3. Para la parte de viajes, recomendaría menos de 3 viajes aparte de las excursiones de fin de semana organizadas por el programa, no solo porque tenemos un presupuesto limitado, sino también porque el trabajo y los exámenes de la universidad se reúnen finales de marzo antes de las vacaciones y al final del semestre. Durante tu viaje a otras partes de España, si tienes la oportunidad de vivir en un hostal, hazlo. Conocerás a más personas que hablan español y tendrás la preciosa oportunidad de practicar el idioma fuera del contexto académico. Aun así, hay tanta cultura y arte que explorar en Madrid, que si pudiera volver al comienzo del semestre, sin duda exploraría más museos y espectáculos.

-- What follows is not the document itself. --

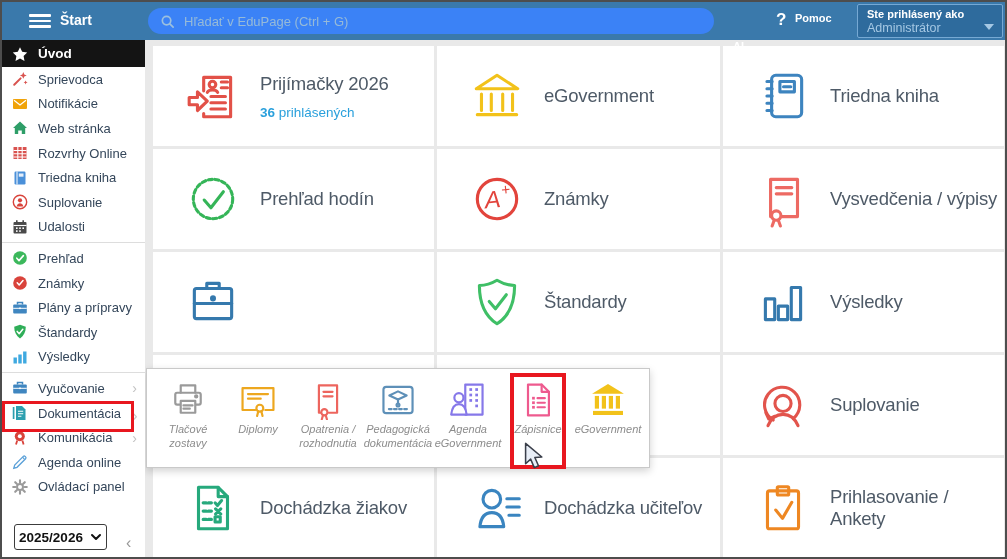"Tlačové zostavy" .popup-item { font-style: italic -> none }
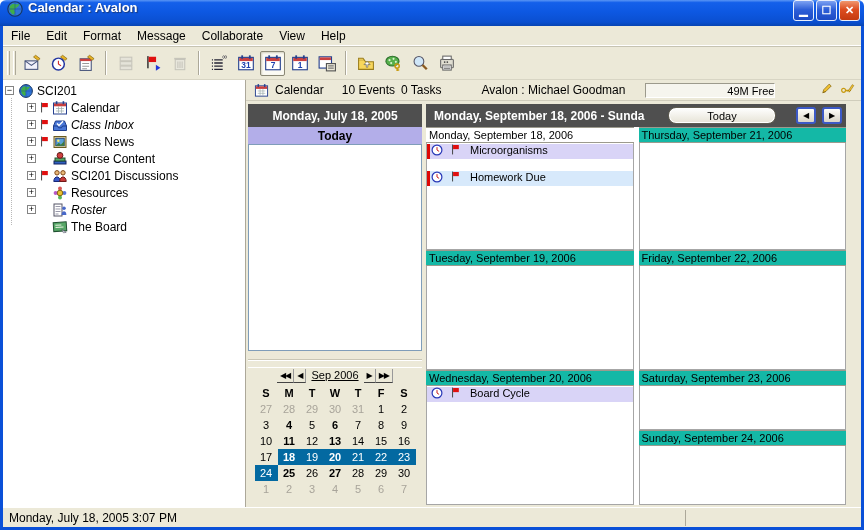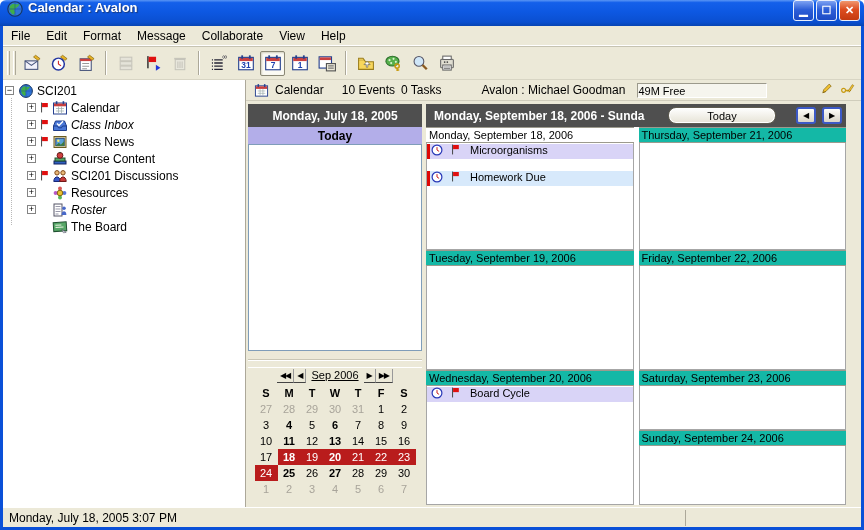"Avalon : Michael Goodman" .ib-user { margin-right: 12px -> 20px }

Temple Expiratori del Sagrat Cor en la cima de la montaña del Tibidabo en Barcelona
4. Si practicas deporte, por favor, ten en cuenta el gimnasio de Getafe, justo al lado del edificio de Estudios Hispánicos. Con solo unos 30 euros al mes, puedes utilizar todo tipo de máquinas. ¡Y lo mejor es que el programa cubrirá los gastos! He estado yendo al gimnasio 4-5 veces a la semana y he conocido a muchas personas. Además, hay grupos de WhatsApp organizados por Citylife para prácticas de bádminton, fútbol y baloncesto de diferente nivel y eventos deportivos durante Partido de Champions, y puedes hacer reservas con el precio de varios euros en el grupo muy fácilmente.